Government ex-executives say that in order to preserve workers’ jobs and incomes, it is also essential to help businesses, accompanying them during the period of social estrangement, and by encouraging them in the subsequent recovery: “Wage subsidies, conditional on payroll maintenance, protect both companies and workers and are crucial for rapid improvement of the economy.”
However, they states that “on the contrary, if widespread bankruptcies are not avoided, the next victim of the crisis would be the banking system, so that the payment system and the economy as a whole would risk collapsing.”

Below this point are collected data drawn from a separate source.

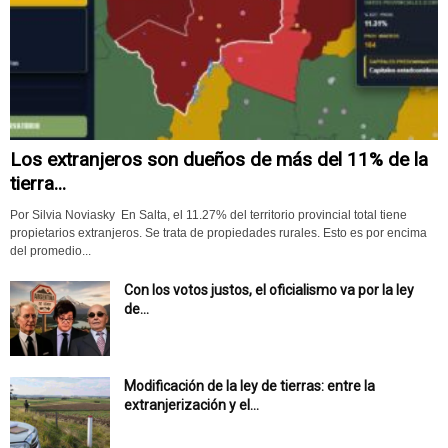
Los extranjeros son dueños de más del 11% de la
tierra...
Por Silvia Noviasky En Salta, el 11.27% del territorio provincial total tiene
propietarios extranjeros. Se trata de propiedades rurales. Esto es por encima
del promedio...
Con los votos justos, el oficialismo va por la ley
de...
Modificación de la ley de tierras: entre la
extranjerización y el...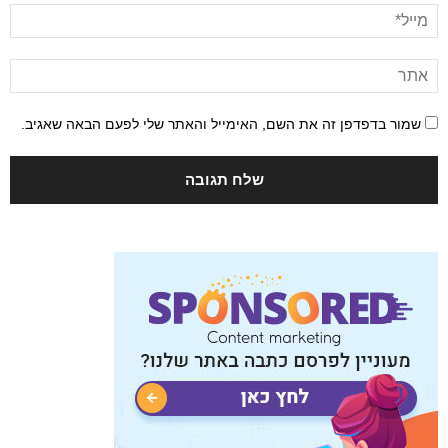
שמור בדפדפן זה את השם, האימייל והאתר שלי לפעם הבאה שאגיב.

“Many businesses, particularly small and medium-sized enterprises, will suffer significant income losses for the duration of the crisis. Without support, lack of liquidity will become a solvency problem, and tax deferrals, refinancing of loans and subsidized loans will not be sufficient,” they say.
Fiscal stimulus
From the tax area they assured that “this emergency requires unprecedented credit tax guarantees, as well as temporary regulatory changes, to incentivize and sustain bank credit. Well-capitalized and managed public banks could play a leading role on this front,” they say
In this sense, they argue that fiscal stimulus will also be crucial in the recovery phase, at which point governments should boost employment and economic activity without exacerbating health risks. Policies will differ between countries, but they will need extraordinary resources during that phase, they argue.
According to the above, they argue that this encompasses “an exceptional challenge: while fiscal needs are now much greater than during the 2008-2009 global financial crisis, fiscal resources in Latin American economies are now more limited. Stimulus costs should be offset by budget adjustments in lower priority areas.”
“The commitment of our Executive and Legislative powers to correcting the increase in the fiscal deficit within a reasonable period of time will serve to mitigate the risk of a deterioration in the credit rating that threatens several of our countries,” they add.
Among their main slogans, Latin American leaders must make a strong call for international cooperation to address the crisis, condemning export controls on medical supplies and other critical resources, and demanding increased funding for the World Health Organization, contrary to the “reckless decision of the United States Governments.”
They also stated that “stronger global coordination is needed among health authorities to improve the ability to test, treat and isolate patients, and develop a vaccine and cure, which will be the ultimate solution for the Covid-19 pandemic. Pharmaceutical companies must help countries with reactive materials to expand the number of tests and with free access to technology to produce them.”